I was very pleased to see that Dean Ornish is now writing a column for Newsweek magazine, and that Andrew Weil will be contributing to Time. This is good news: both of them have made original contributions to holistic health care, and have always been very reasonable in their pronouncements.
Dean’s debut column has just come out. As you might expect, given his long history of making valuables contributions to the diet debate, he has called his article The Facts About Fat, and he reports on an important article published earlier this month in The Journal of the American Medical Association. The study presents some of the results of the Women's Health Initiative dietary modification study, which followed nearly 49,000 middle-aged women for more than eight years.

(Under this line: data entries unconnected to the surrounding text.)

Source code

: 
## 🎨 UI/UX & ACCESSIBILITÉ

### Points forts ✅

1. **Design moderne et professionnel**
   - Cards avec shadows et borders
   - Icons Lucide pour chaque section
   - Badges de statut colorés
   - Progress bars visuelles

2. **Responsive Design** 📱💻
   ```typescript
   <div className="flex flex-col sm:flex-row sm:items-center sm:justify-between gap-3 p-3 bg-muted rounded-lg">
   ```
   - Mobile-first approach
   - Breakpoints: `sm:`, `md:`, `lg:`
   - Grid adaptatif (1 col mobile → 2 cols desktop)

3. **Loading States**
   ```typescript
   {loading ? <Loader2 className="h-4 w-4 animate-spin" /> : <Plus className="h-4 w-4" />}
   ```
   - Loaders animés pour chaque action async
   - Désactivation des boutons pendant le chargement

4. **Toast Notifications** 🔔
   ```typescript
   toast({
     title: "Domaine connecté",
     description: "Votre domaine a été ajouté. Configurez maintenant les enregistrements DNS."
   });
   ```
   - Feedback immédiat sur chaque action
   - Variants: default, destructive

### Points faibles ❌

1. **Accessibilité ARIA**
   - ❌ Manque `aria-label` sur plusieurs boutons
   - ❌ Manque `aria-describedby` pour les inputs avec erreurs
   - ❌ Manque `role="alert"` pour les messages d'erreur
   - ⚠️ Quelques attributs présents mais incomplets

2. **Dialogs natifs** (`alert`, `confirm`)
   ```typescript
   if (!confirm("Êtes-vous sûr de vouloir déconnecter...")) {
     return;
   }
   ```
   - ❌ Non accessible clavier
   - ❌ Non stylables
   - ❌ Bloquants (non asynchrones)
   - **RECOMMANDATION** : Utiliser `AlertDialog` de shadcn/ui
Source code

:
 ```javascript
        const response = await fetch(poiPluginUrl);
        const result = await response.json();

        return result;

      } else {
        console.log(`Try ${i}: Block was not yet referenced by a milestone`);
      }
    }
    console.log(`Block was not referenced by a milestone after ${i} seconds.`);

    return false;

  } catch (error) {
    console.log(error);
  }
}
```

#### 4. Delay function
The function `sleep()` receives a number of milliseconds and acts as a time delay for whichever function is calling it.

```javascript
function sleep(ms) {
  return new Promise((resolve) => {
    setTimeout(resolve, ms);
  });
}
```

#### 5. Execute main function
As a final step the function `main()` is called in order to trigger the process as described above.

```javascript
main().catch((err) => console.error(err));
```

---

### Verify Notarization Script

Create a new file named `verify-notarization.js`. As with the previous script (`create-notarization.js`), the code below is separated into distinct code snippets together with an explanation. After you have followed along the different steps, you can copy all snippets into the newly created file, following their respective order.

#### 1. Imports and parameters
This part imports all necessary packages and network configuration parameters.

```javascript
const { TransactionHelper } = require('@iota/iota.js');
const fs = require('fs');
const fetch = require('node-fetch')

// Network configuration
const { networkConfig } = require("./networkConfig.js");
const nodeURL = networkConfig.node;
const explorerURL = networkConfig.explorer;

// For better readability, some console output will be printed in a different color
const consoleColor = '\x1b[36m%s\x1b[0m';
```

The study compared those on a regular diet to those on a low-fat diet, to see if dietary modification could help prevent heart disease and cancer. The women in the “dietary change” group were asked to eat less fat and more fruits, vegetables, and whole grains each day to see if it. The women in the comparison group were asked to continue on their usual diets.
The results of the study have caused some consternation, because low-fat diets did not appear to protect against heart disease, or stroke, or breast cancer, or colon cancer. But here we come back to a point that I have made in other articles. We must not take studies at face value, but instead analyze the data in detail. It is hard work to extract the real message from published data, but it is incredibly important to do so.

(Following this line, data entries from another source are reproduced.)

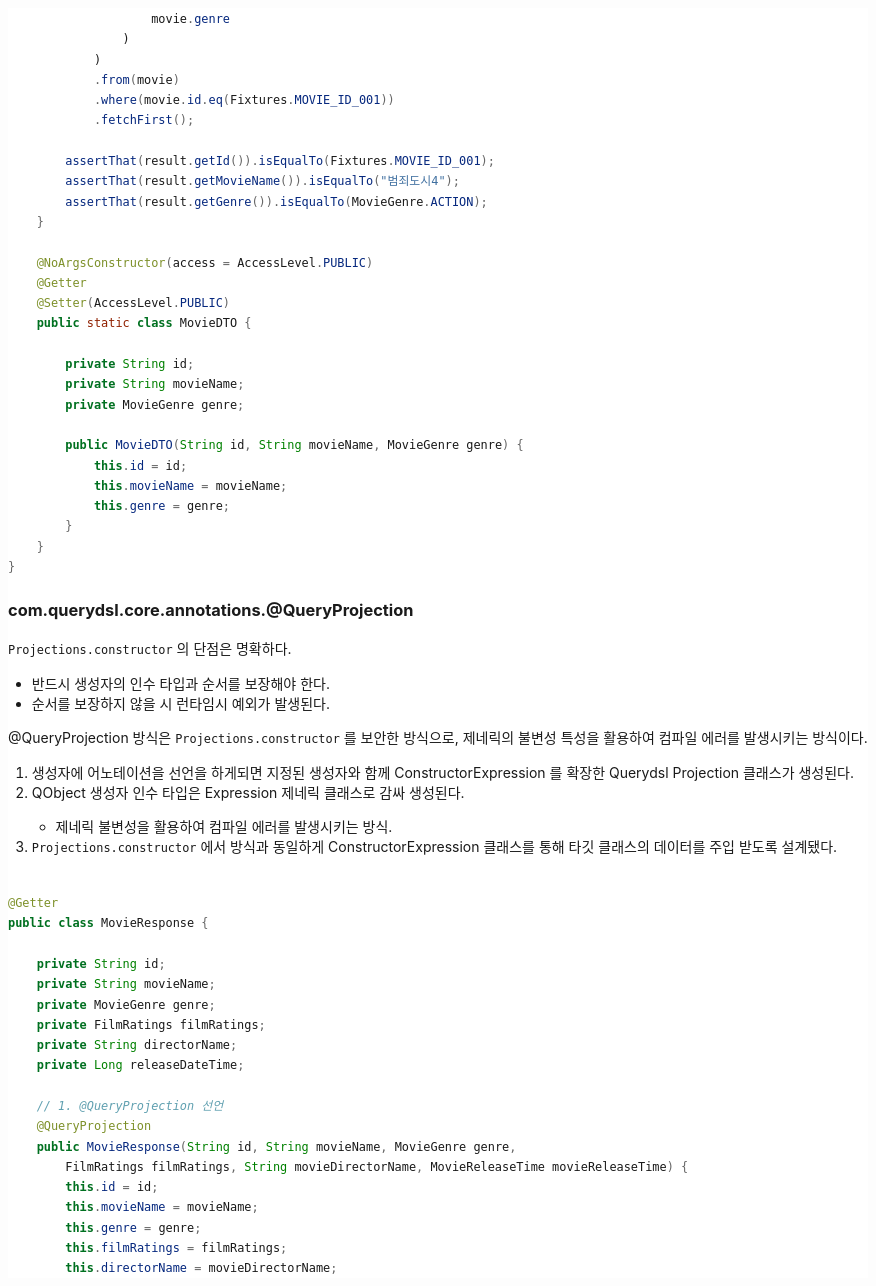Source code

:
 ```java
					movie.genre
				)
			)
			.from(movie)
			.where(movie.id.eq(Fixtures.MOVIE_ID_001))
			.fetchFirst();

		assertThat(result.getId()).isEqualTo(Fixtures.MOVIE_ID_001);
		assertThat(result.getMovieName()).isEqualTo("범죄도시4");
		assertThat(result.getGenre()).isEqualTo(MovieGenre.ACTION);
	}

	@NoArgsConstructor(access = AccessLevel.PUBLIC)
	@Getter
	@Setter(AccessLevel.PUBLIC)
	public static class MovieDTO {

		private String id;
		private String movieName;
		private MovieGenre genre;

		public MovieDTO(String id, String movieName, MovieGenre genre) {
			this.id = id;
			this.movieName = movieName;
			this.genre = genre;
		}
	}
}
```

### com.querydsl.core.annotations.@QueryProjection

`Projections.constructor` 의 단점은 명확하다.

- 반드시 생성자의 인수 타입과 순서를 보장해야 한다.
- 순서를 보장하지 않을 시 런타임시 예외가 발생된다.

@QueryProjection 방식은 `Projections.constructor` 를 보안한 방식으로, 제네릭의 불변성 특성을 활용하여 컴파일 에러를 발생시키는 방식이다.

1. 생성자에 어노테이션을 선언을 하게되면 지정된 생성자와 함께 ConstructorExpression 를 확장한 Querydsl Projection 클래스가 생성된다.
2. QObject 생성자 인수 타입은 Expression<Type> 제네릭 클래스로 감싸 생성된다.
    - 제네릭 불변성을 활용하여 컴파일 에러를 발생시키는 방식.
3. `Projections.constructor` 에서 방식과 동일하게 ConstructorExpression 클래스를 통해 타깃 클래스의 데이터를 주입 받도록 설계됐다.

```java

@Getter
public class MovieResponse {

	private String id;
	private String movieName;
	private MovieGenre genre;
	private FilmRatings filmRatings;
	private String directorName;
	private Long releaseDateTime;

	// 1. @QueryProjection 선언
	@QueryProjection
	public MovieResponse(String id, String movieName, MovieGenre genre,
		FilmRatings filmRatings, String movieDirectorName, MovieReleaseTime movieReleaseTime) {
		this.id = id;
		this.movieName = movieName;
		this.genre = genre;
		this.filmRatings = filmRatings;
		this.directorName = movieDirectorName;
```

So what were the limitations of this study?
1. The reduction in dietary fat was very small.
2. People are not good at keeping diet diaries, and often think that they are eating more healthily than they are. (Some years ago we did an experiment in which we estimated our daily calorie intake and also kept diet diaries. We were all experts in human nutrition, but each of us under-estimated out intake by about 300-500 calories per day)

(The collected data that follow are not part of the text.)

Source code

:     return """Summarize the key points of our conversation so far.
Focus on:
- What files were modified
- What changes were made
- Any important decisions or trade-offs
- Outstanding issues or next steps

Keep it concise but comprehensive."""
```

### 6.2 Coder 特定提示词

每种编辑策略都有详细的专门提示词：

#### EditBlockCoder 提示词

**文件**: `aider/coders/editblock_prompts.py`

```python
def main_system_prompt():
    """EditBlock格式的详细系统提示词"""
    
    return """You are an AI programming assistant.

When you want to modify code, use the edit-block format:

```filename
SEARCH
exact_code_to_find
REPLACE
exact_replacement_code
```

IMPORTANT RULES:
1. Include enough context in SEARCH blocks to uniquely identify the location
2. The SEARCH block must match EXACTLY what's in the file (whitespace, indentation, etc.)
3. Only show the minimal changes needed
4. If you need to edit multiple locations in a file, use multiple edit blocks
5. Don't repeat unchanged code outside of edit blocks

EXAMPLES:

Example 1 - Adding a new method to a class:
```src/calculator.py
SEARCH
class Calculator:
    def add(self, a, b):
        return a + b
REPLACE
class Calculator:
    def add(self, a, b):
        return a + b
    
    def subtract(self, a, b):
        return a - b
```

3. The increase in consumption of fruit and vegetables was small.
4. The control group that was supposed to stay on their regular diet actually did not. Most of us know something about healthy eating, and most people are making some changes toward better diets.
5. Eight years is actually quite a short duration for a cancer prevention study.
Dean then returns to a favorite and important theme: the study didn’t distinguish between beneficial and harmful fats. Several previous studies have shown that the omega-3 fatty acids found in salmon, halibut, mackerel, walnuts, and flax seed oil may reduce your risk of a heart attack by 50 percent or more, as well as perhaps reducing the risk of inflammation and some forms of cancer.
I am certainly persuaded by the data on omega-3 fatty acids, as well as recent evidence indicating that reducing overall dietary fat to around 33 grams of fat per day, reduces the risk of breast cancer recurrence by 42%.
Dean also endorses another comment that I have made in previous posts: what you include in your diet is as important as what you leave out.